Hey, I understand that ImageAutomationController
reacting to ImageRepository
and the subsequent ImagePolicy
updates is desired behaviour but I wish there was a 'window' to capture changes.
For example we have 4 ImageRepository
objects with corresponding ImagePolicy
and they update ~10 seconds of each other. Sometimes we get lucky and a single ImageAutomationController
commit will contain multiple image updates, but often we get a separate commit per ImagePolicy
update. This ends up being noise in our commit history, and is something I wish we had more control over.
A solution could be that on the ImageAutomationController.spec
there could exist a window
parameter that will wait a certain amount of time after a reconciliation was triggered to 'collect' any more ImagePolicy
updates that might be coming before committing to the repo.
@spittal One way to mitigate having multiple commits in your history is to let IAC push to a specific branch and automatically create a PR (or MR in GitLab terms) from that branch. Then you can squash the commits before merging.
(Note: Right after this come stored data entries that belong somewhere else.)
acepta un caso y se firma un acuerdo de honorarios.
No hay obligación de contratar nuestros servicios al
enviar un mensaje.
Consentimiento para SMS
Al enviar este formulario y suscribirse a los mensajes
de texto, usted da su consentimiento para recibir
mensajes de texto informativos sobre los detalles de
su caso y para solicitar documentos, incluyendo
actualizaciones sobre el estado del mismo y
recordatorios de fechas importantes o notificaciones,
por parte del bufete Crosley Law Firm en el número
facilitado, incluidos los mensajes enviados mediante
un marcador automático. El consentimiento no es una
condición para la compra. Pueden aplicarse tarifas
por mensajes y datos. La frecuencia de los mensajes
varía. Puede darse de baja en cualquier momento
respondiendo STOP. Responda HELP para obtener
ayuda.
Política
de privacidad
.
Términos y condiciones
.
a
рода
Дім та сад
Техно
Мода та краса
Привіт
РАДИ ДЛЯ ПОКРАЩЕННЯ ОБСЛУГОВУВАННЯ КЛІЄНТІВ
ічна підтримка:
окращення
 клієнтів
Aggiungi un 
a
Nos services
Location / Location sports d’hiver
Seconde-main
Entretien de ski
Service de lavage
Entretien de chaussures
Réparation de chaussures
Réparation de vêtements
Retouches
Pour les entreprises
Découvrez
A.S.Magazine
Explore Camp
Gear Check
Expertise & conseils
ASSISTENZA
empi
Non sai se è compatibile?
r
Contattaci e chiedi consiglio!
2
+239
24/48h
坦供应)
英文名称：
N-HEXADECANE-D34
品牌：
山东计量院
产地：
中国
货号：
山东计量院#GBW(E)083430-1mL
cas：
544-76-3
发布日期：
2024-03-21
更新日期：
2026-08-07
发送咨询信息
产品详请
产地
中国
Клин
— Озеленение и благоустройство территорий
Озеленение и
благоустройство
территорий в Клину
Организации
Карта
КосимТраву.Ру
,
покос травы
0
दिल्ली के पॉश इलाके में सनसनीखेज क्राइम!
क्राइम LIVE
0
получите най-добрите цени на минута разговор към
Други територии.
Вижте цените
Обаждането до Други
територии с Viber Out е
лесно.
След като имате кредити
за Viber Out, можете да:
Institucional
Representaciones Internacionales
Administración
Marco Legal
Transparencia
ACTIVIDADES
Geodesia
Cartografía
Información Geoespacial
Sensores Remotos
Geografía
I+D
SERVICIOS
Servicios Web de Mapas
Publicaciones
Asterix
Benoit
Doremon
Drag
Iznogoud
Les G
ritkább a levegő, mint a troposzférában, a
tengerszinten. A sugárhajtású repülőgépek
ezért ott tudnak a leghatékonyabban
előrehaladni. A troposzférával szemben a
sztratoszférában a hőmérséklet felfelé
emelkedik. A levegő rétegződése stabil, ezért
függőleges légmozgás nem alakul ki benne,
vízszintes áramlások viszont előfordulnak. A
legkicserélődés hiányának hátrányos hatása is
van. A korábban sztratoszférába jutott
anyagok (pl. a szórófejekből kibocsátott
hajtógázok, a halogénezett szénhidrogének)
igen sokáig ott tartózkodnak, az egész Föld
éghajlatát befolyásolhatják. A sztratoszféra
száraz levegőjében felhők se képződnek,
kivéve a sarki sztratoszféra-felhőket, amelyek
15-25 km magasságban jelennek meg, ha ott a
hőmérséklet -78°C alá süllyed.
A challenge to implement a wait is that maybe the images usually arrive within 10s of each other, but maybe it's sometimes a bit longer. How do you decide the timeout? The longer you make it, the longer people perceive that it takes for IUA to do its job.
Pull requests that get merged at a point in time are a good solution for this. You wait until you see all the necessary changes, then merge it. With squash merges you won't necessarily even be able to tell they weren't one commit.
It could still be a nice feature but it sounds like a hack. If another image comes in, do you reset the timeout or keep counting? If people set the timeout too long and have too many imageupdateautomations, it will hang the controller. They will have to increase the concurrency and things will generally take longer.
What you're looking for is probably better served by a tool like Kargo (Christian Hernandez presented this at Bug Scrub last week and the week before!)
It can work with Flux!
It could still be a nice feature, but it sounds like a hack.
Yeah, it certainly has that feeling. We spoke internally at length about this because the only "downside" we identified with the current Flux behavior is that it's creating multiple commits, which feels unintuitive. However, when our images inevitably diverge in the speed of building, then an IAC window
feature becomes a moving target like you described above.
Furthermore, another way to look at this is that Flux is attempting to update as fast as possible, and that's something we actually want in our deployments.
I think something that would've been really helpful for us to come to that conclusion earlier would be a mention in all interval
docs that describes this.
Yes, any change event triggers a reconciliation outside the interval, no matter the Flux object.
If that's something that you'd be interested in I can take a swing at a PR for this doc change BTW.
Thanks for the quick replies!
P.S. Thanks for the Kargo recommendation. We have seen this floating around but haven't dug into it. Looking forward to taking a look!
Hi!
For what there are .Interval in IA CRD? I want to implement more batched update. In my logic ImageRepository (IR) scanning with interval and provides image list, ImagePolicy (IP) selects, then IA with interval push all changes, but my setup where IR.Interval eq. 1m and IA.Interval eq. 15m pushes update immediately after the related IP selects new image even if IA already starts ~1 minute ago.